Dermatology is the science that is concerned with the diagnosis and treatment of diseases of the skin, hair and nails. A dermatologist is the medical expert you should consult if you have any significant problem with your skin.
How many people get skin disease?
The skin is the largest and most visible organ of the body. It reflects the health of the body and acts as a barrier against injury and bacteria. Unfortunately, at one time or another, nearly everyone has some type of skin disease – infants, children, teenagers, adults and the elderly. One in six (15%) of all visits to the family doctor (GP) involves a skin problem.

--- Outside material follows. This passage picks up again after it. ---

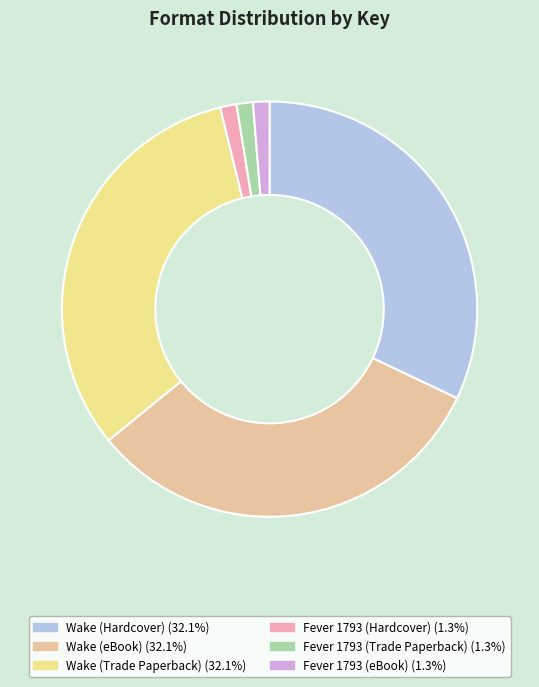

Is the sum of Fever 1793 (eBook) and Fever 1793 (Hardcover) greater than half?

No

What are the most common skin disorders?
- Skin cancer
- Fungal infections
- Acne affects every teenager to one degree or another
- Hand dermatitis, resulting from external contact with detergents and household chemicals, affects most women with young families
- One in six of all children develop atopic eczema
- One in five persons suffers from cold sores (herpes simplex)

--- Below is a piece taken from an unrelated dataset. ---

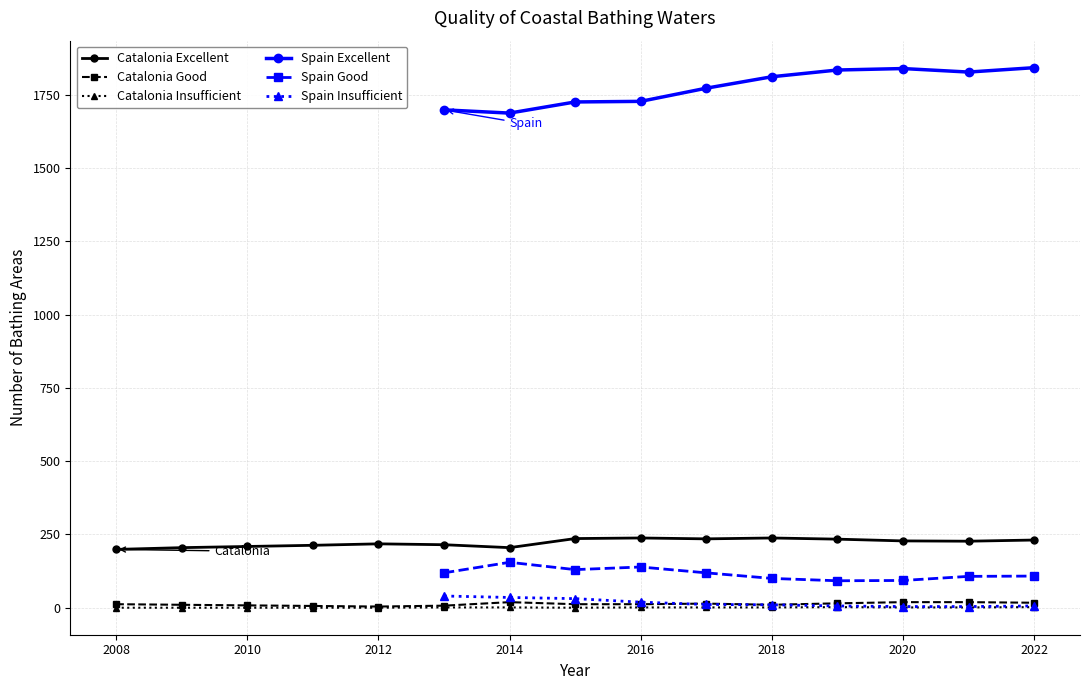

True or false: Catalonia Good and Catalonia Excellent cross at least once.

False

Arrange to see a dermatologist as soon as possible when symptoms of skin disease appear.
It is vital to protect your skin and eyes from the damaging effect of the sun. No matter what the weather, or what you are doing, protect your skin from ultraviolet radiation. Take particular care in summer.
You should also be careful to protect your skin if you are at high altitude in any season, particularly when in the snow because it reflects extra ultraviolet radiation onto your skin. Make sure your children are protected as well as yourself.
- Wear closely-woven clothing. Long sleeves, long trousers, or a long skirt should be worn. Look out for clothing with a label stating its UPF (protection factor) is greater than 40. Tests have shown sun clothing blocks ultraviolet radiation very effectively (much better than sunscreens).
- Put on a broad-brimmed hat.
- Try to keep in the shade.
- Apply a sunblock lightly to all uncovered skin before you go out.